Pia rolls her eyes. “As if I can’t guess.”
But as I play the opening chords, it becomes clear from Pia’s wide eyes and open mouth that she really can’t guess. When I start singing the first line of “Trying to Forget About You,” she looks completely flabbergasted.
I get halfway through the first chorus, when she stops me, her hands landing on mine.
“How … how do you know that song?”
“I heard a recording of it. You sang it in Amsterdam, that night, before I saw you.”
“A recording?”
“Yes, it was on Radio 1.”
“Shit, yes, it was.”
“I heard a rumour about it and got Nora to pull far too many strings to get a recording. I had it with me every day for the last few weeks of our tour, played it on my Walkman every night. It didn’t take long to learn.”

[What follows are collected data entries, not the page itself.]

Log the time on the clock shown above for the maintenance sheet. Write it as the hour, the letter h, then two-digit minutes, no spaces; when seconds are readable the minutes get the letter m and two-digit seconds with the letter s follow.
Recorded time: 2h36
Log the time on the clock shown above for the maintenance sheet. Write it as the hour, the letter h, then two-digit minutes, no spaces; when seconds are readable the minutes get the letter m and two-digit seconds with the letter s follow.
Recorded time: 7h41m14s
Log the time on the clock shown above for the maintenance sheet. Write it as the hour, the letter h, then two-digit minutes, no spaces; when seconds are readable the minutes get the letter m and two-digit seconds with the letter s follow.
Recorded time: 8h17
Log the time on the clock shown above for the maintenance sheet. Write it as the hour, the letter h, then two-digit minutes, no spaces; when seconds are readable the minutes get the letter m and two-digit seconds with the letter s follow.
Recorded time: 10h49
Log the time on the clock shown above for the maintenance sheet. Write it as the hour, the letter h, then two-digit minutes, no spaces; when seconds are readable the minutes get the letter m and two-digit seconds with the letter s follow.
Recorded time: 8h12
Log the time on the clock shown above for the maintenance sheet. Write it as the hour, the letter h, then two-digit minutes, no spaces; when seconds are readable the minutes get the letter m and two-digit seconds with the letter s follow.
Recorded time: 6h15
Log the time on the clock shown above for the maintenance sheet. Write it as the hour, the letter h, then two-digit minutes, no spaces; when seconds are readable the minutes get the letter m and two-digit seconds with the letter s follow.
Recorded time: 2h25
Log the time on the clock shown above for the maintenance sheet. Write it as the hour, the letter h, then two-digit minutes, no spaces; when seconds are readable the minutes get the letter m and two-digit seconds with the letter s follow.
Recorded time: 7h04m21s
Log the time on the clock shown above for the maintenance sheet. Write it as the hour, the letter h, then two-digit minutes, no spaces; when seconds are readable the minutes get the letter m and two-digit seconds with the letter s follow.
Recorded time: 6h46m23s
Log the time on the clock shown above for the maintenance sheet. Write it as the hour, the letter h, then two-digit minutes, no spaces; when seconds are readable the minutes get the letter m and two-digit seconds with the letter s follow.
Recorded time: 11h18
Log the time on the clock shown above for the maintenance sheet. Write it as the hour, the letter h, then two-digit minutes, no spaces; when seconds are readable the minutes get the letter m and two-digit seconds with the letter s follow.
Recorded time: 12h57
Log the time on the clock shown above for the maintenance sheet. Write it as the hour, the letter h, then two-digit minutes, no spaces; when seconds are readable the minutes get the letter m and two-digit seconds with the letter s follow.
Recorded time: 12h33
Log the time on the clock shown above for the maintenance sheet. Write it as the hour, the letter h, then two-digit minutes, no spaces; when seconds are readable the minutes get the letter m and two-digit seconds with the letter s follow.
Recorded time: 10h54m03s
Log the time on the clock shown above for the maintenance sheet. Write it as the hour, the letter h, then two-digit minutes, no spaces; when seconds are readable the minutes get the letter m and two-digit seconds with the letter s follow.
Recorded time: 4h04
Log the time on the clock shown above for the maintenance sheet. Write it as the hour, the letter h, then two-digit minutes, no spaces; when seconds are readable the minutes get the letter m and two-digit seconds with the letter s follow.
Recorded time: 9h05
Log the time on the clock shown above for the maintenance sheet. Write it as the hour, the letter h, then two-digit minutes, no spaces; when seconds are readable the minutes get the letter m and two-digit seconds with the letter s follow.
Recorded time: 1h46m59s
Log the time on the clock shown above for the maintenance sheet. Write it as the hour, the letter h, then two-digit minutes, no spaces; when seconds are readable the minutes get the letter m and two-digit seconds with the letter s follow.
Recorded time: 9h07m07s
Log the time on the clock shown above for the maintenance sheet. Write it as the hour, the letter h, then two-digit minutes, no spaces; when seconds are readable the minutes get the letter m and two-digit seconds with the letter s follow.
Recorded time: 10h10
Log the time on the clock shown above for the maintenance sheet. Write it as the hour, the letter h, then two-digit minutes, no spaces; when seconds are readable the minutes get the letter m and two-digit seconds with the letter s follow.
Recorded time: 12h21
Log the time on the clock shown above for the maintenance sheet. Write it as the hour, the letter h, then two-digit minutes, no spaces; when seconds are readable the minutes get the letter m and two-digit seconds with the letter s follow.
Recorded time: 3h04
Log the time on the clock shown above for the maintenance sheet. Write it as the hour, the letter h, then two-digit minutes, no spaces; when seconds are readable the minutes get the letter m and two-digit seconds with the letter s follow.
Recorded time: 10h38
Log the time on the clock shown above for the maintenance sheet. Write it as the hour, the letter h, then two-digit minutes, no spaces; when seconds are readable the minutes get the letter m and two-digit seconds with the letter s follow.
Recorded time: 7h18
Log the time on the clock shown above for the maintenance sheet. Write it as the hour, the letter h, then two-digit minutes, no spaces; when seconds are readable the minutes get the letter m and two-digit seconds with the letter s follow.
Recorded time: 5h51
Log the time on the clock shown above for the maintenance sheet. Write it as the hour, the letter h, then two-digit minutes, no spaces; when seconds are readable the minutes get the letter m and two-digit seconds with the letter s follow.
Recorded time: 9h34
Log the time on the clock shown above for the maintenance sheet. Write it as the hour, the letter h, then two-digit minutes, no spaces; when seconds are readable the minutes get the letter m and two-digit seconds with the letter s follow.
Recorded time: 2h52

I’ve never seen Pia speechless, and maybe I should make more of this moment, but I want to sing the rest of the song to her. So, I gently place her hands back on her lap, and I go back to singing and playing.
To her credit, Pia lets me finish the song. Even as the last note sounds out through the room, she doesn’t say anything. Somehow, I know the hearing aid helped. And somehow, I also know that my song choice had an even bigger impact on her.
This is all confirmed when she brings my face to hers for a long, deep kiss and I feel the undeniable moisture of tears cooling on her cheeks.